A Renaissance mural believed to be a neglected work by the celebrated Michelangelo (1475-1564) has divided scholars for centuries. Once adorning the wall of the old master’s childhood home in Florence, the piece is now being sold by the villa’s former owners.
In the 1970s, the Sernesi family purchased the sprawling Florentine villa where Michelangelo was raised and which he later owned. The large charcoal drawing on the kitchen wall of a muscular male nude, perhaps a triton or satyr, had been hidden under a cardboard sheet. Rumours swirled that a young Michelangelo was in fact the author of the piece.
Soon after the family moved in, the mural was detached from its original location for much needed restoration. “When we arrived it was in a state of complete neglect,” recalled Ilaria Sernesi, whose family lived in the villa for half a century. The Sernesi’s are now seeking a buyer for the piece following the sale of their 9,700-square-foot home for an unknown sum in 2023.
Over the years, scholars have tended to disregard the piece. Paul Joannides, the renowned Michelangelo expert and emeritus professor at the University of Cambridge, said that “personally I have never been convinced by it. I see it is as clumsy, poorly foreshortened, crude in its facial expression, ill-articulated and generally as of low quality. I find it hard to believe that even the very young Michelangelo could have drawn so badly.”

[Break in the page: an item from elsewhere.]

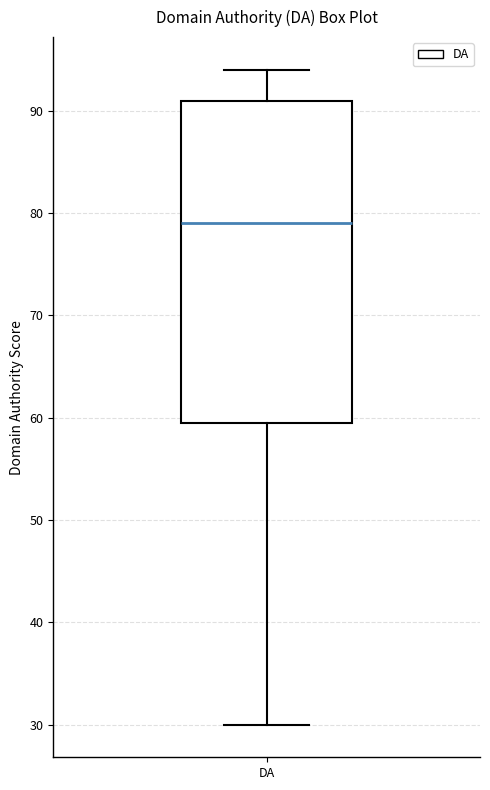

Read this box plot against the y-axis: the position of the median line, the range covered by the box, and the ends of both whiskers. The values are not printed on the chart, so give them approximately, as read against the axis.

median 79, box 60 to 91, whiskers 30 to 94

Yet recently, numerous curators have accepted its attribution to “Michelangelo”, and it has been loaned as such to exhibitions in Japan, Canada, China, and the United States. In 2017, it featured in The Metropolitan Museum’s blockbuster show “Michelangelo: Divine Draftsman and Designer” in New York. The exhibition’s curator, Carmen C. Bambach, described the work as “the only surviving manifestation of Michelangelo’s skill as a draftsman in large scale.”

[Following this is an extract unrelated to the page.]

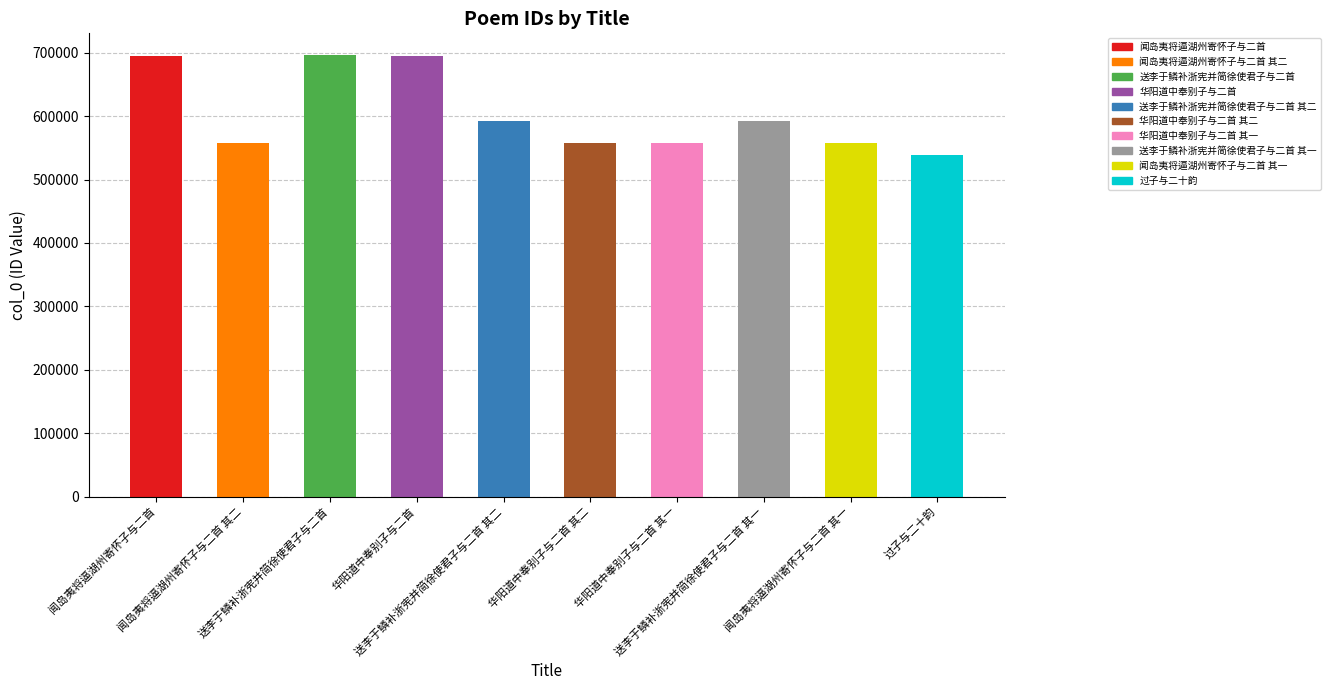

Where is the data nearest to the value 616961?

送李于鳞补浙宪并简徐使君子与二首 其二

Giorgio Bonsanti, an Italian Renaissance expert who oversaw the mural’s restoration, also asserted “I just can’t imagine another person entering Michelangelo’s house and drawing a figure on the wall of his kitchen.”
Michelangelo destroyed much of his early work before his death, which would make this piece exceptionally rare on the market. But Italy’s strict cultural patrimony laws may deter international buyers and therefore limit the sale price; the mural was declared a work of national importance by the Italian ministry of culture, which means it cannot legally leave the country, except on loan.
The Sernesi family have decided to sell the painting without an intermediary. Despite the academic controversy, they still believe “it’s a work that merits being seen, appreciated and loved.”